**DESCRIPTION OF THE TASK**
If a line below contains the string "skills", copy it out.

**GIVEN INFORMATION**
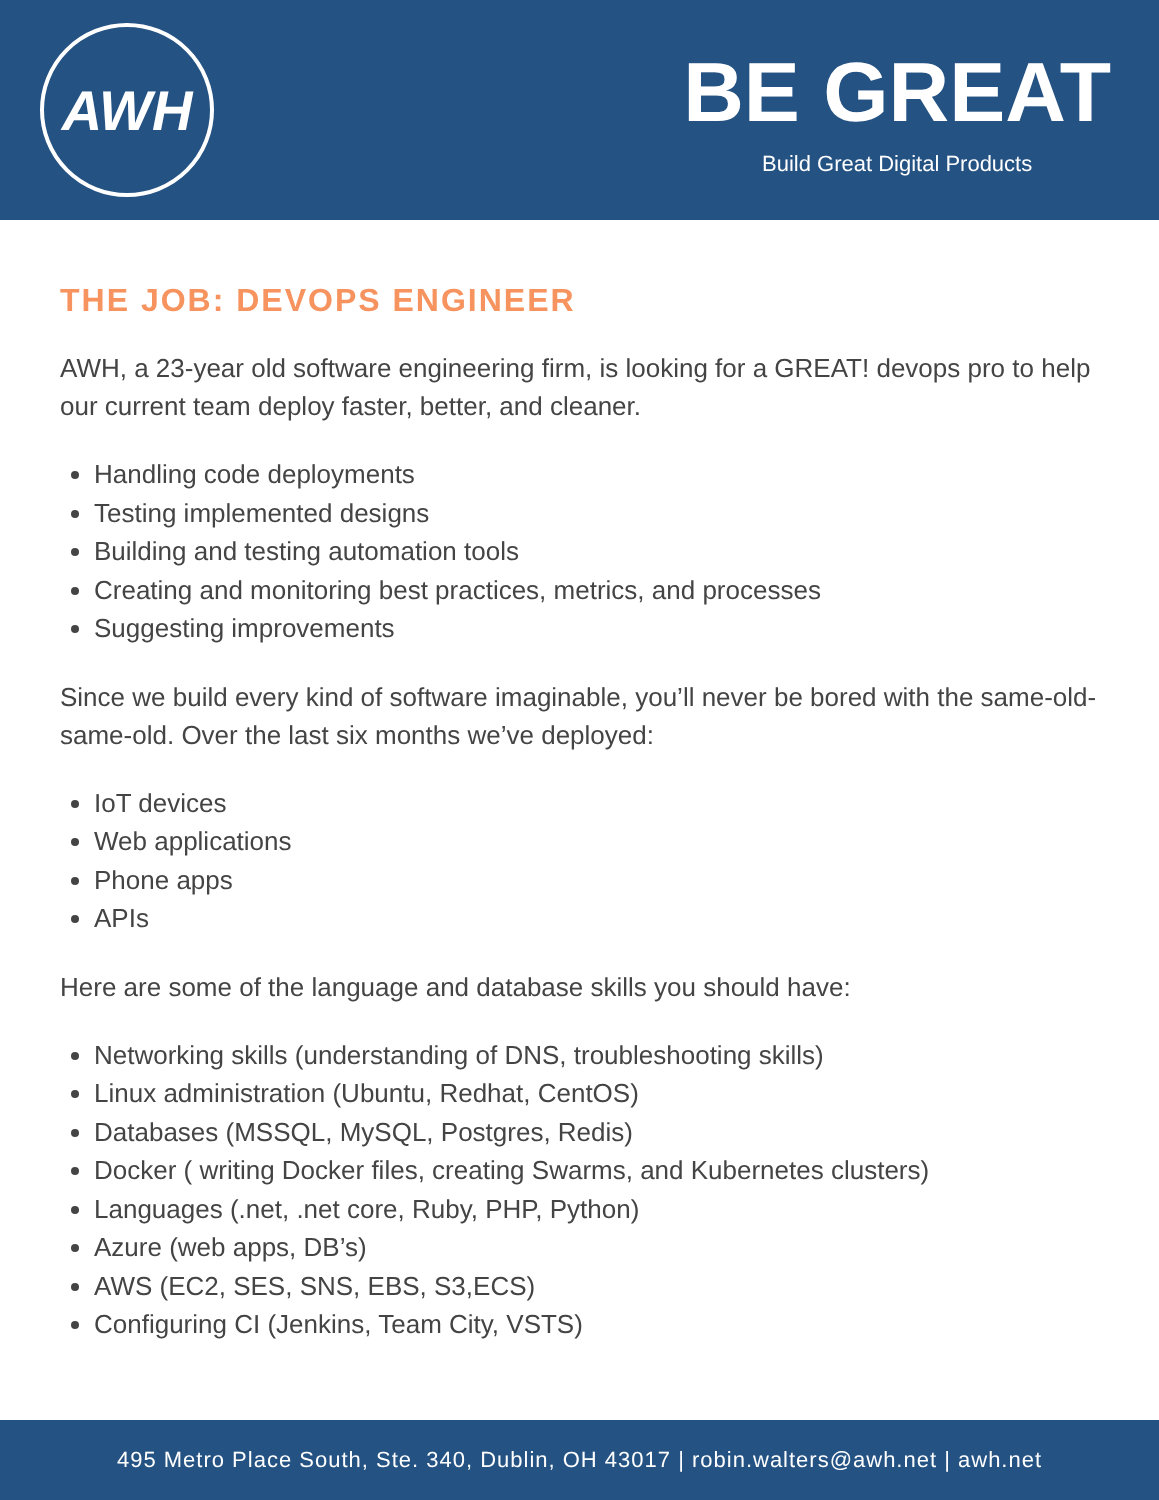AWH
BE GREAT
Build Great Digital Products
THE JOB: DEVOPS ENGINEER
AWH, a 23-year old software engineering firm, is looking for a GREAT! devops pro to help our current team deploy faster, better, and cleaner.
Handling code deployments
Testing implemented designs
Building and testing automation tools
Creating and monitoring best practices, metrics, and processes
Suggesting improvements
Since we build every kind of software imaginable, you’ll never be bored with the same-old-same-old. Over the last six months we’ve deployed:
IoT devices
Web applications
Phone apps
APIs
Here are some of the language and database skills you should have:
Networking skills (understanding of DNS, troubleshooting skills)
Linux administration (Ubuntu, Redhat, CentOS)
Databases (MSSQL, MySQL, Postgres, Redis)
Docker ( writing Docker files, creating Swarms, and Kubernetes clusters)
Languages (.net, .net core, Ruby, PHP, Python)
Azure (web apps, DB’s)
AWS (EC2, SES, SNS, EBS, S3,ECS)
Configuring CI (Jenkins, Team City, VSTS)
495 Metro Place South, Ste. 340, Dublin, OH 43017 | robin.walters@awh.net | awh.net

**TASK SOLUTION**
Here are some of the language and database skills you should have:
Networking skills (understanding of DNS, troubleshooting skills)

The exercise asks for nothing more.